Exercise aim:
Reproduce the lines below word for word, leaving out the pictures.

Record excerpts:
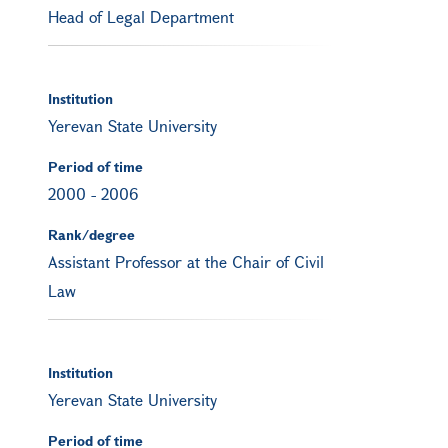
Head of Legal Department
Institution
Yerevan State University
Period of time
2000
-
2006
Rank/degree
Assistant Professor at the Chair of Civil
Law
Institution
Yerevan State University
Period of time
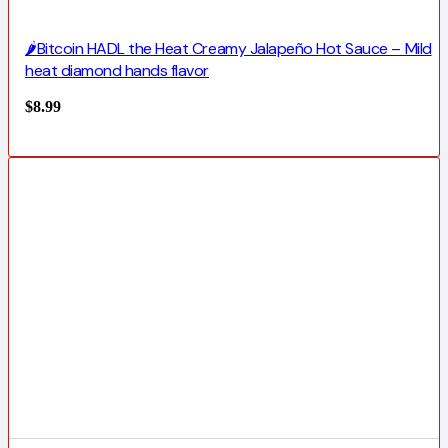
🌶️Bitcoin HADL the Heat Creamy Jalapeño Hot Sauce – Mild
heat diamond hands flavor
$
8.99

Task answer:
Head of Legal Department
Institution
Yerevan State University
Period of time
2000
-
2006
Rank/degree
Assistant Professor at the Chair of Civil
Law
Institution
Yerevan State University
Period of time
🌶️Bitcoin HADL the Heat Creamy Jalapeño Hot Sauce – Mild
heat diamond hands flavor
$
8.99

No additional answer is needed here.